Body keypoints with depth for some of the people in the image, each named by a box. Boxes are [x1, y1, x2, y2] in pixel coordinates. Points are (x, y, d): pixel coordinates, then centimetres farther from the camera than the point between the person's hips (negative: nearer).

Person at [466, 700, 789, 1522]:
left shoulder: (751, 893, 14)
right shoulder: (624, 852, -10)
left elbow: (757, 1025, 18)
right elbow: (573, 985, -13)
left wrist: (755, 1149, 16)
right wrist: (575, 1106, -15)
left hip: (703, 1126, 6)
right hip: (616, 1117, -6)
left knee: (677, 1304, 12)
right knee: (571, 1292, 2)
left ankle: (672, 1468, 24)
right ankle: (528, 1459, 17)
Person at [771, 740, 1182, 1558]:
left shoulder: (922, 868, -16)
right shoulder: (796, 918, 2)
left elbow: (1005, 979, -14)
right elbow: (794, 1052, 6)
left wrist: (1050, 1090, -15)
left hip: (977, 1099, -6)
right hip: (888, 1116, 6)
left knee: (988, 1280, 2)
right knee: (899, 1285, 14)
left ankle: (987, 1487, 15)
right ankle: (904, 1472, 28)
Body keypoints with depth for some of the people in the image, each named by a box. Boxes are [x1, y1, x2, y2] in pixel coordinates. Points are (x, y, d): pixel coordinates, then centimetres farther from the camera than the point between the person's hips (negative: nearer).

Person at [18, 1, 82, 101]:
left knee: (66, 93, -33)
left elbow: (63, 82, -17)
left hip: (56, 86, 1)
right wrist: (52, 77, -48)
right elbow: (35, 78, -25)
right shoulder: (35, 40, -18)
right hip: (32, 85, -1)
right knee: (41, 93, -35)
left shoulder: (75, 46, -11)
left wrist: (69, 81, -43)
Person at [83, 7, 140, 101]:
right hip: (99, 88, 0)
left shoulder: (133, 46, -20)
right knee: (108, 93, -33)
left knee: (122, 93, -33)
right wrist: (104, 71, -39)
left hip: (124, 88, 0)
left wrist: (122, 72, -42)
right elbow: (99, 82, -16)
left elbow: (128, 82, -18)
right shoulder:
----
Copy all of the data above, putting "hand" in place of every "wrist" and keeping everything else the same.

Body keypoints with depth for some of the people in the image, each named by a box. Boxes are [x1, y1, x2, y2] in pixel coordinates. Points are (x, y, d): pixel coordinates, then centimetres farther from the camera than the point between the person's hips (negative: nearer).

Person at [466, 700, 789, 1522]:
left shoulder: (751, 893, 14)
right shoulder: (624, 852, -10)
left elbow: (757, 1025, 18)
right elbow: (573, 985, -13)
left hand: (755, 1149, 16)
right hand: (575, 1106, -15)
left hip: (703, 1126, 6)
right hip: (616, 1117, -6)
left knee: (677, 1304, 12)
right knee: (571, 1292, 2)
left ankle: (672, 1468, 24)
right ankle: (528, 1459, 17)
Person at [771, 740, 1182, 1558]:
left shoulder: (922, 868, -16)
right shoulder: (796, 918, 2)
left elbow: (1005, 979, -14)
right elbow: (794, 1052, 6)
left hand: (1050, 1090, -15)
left hip: (977, 1099, -6)
right hip: (888, 1116, 6)
left knee: (988, 1280, 2)
right knee: (899, 1285, 14)
left ankle: (987, 1487, 15)
right ankle: (904, 1472, 28)
Body keypoints with depth for some of the people in the image, each named by a box. Boxes are [x1, y1, x2, y2] in pixel coordinates. Points are (x, y, d): pixel coordinates, then centimetres farther from the camera than the point between the person's hips (negative: nearer).

Person at [18, 1, 82, 101]:
left knee: (66, 93, -33)
left elbow: (63, 82, -17)
left hip: (56, 86, 1)
right hand: (52, 77, -48)
right elbow: (35, 78, -25)
right shoulder: (35, 40, -18)
right hip: (32, 85, -1)
right knee: (41, 93, -35)
left shoulder: (75, 46, -11)
left hand: (69, 81, -43)
Person at [83, 7, 140, 101]:
right hip: (99, 88, 0)
left shoulder: (133, 46, -20)
right knee: (108, 93, -33)
left knee: (122, 93, -33)
right hand: (104, 71, -39)
left hip: (124, 88, 0)
left hand: (122, 72, -42)
right elbow: (99, 82, -16)
left elbow: (128, 82, -18)
right shoulder:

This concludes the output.